De acordo com o documento, Bolsonaro cumpre pena de 27 anos e três meses de prisão por crimes como organização criminosa armada, tentativa de golpe de Estado e dano ao patrimônio público. A PGR destaca que houve piora recente no quadro clínico do ex-presidente, com diagnóstico de broncopneumonia aspirativa e injúria renal aguda, após um episódio de mal-estar súbito que levou à sua internação no Hospital DF Star.

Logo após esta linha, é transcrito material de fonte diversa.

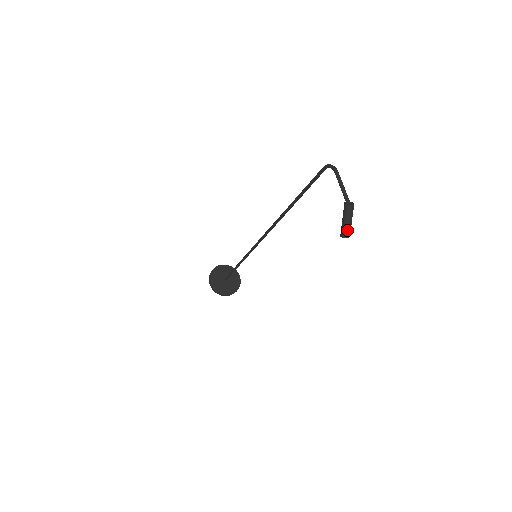
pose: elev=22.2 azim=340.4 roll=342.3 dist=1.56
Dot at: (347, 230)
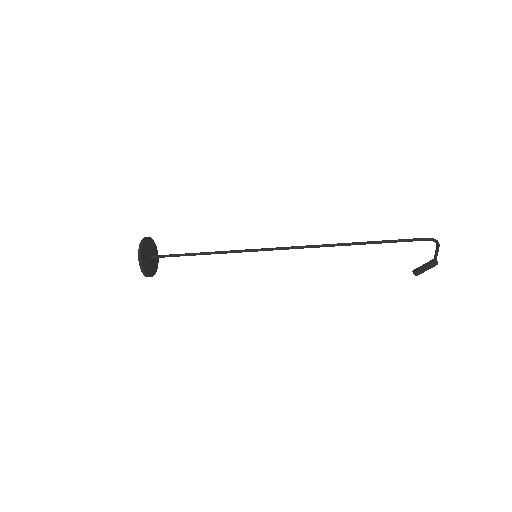
Dot at: occluded
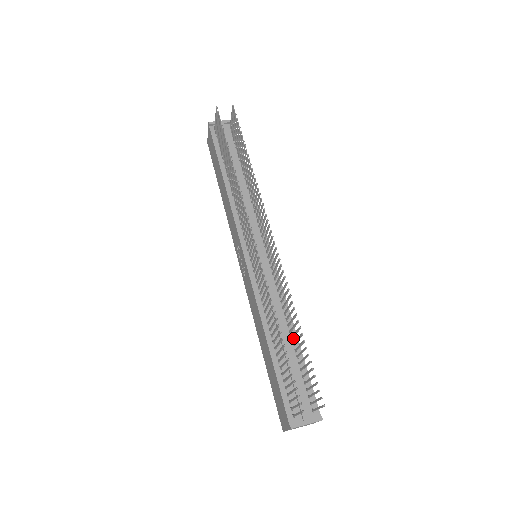
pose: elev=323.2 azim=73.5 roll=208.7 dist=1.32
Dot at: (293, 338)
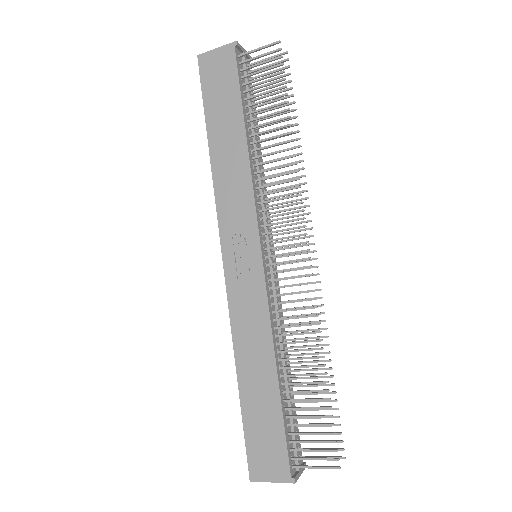
Dot at: (289, 371)
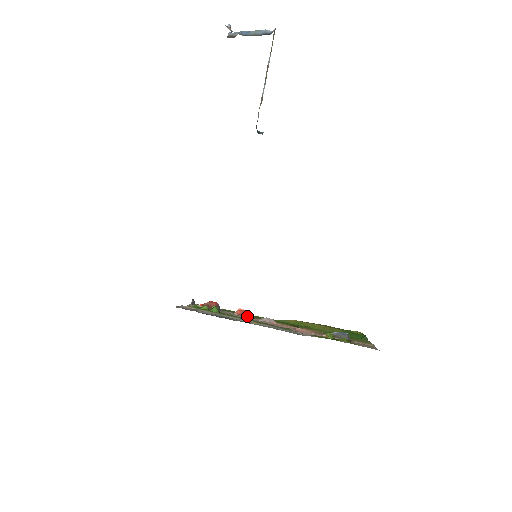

O parecer ressalta que, apesar de a legislação prever a prisão domiciliar principalmente para condenados em regime aberto, o Supremo Tribunal Federal (STF) admite a medida em caráter excepcional em casos de doença grave. Segundo a PGR, a manutenção do regime fechado pode agravar a vulnerabilidade do ex-presidente e colocar sua integridade física em risco.
Diante desse cenário, o órgão conclui que a prisão domiciliar é necessária para garantir tratamento adequado e preservar a saúde de Bolsonaro, sem prejuízo de reavaliações periódicas e da continuidade do cumprimento da pena sob monitoramento.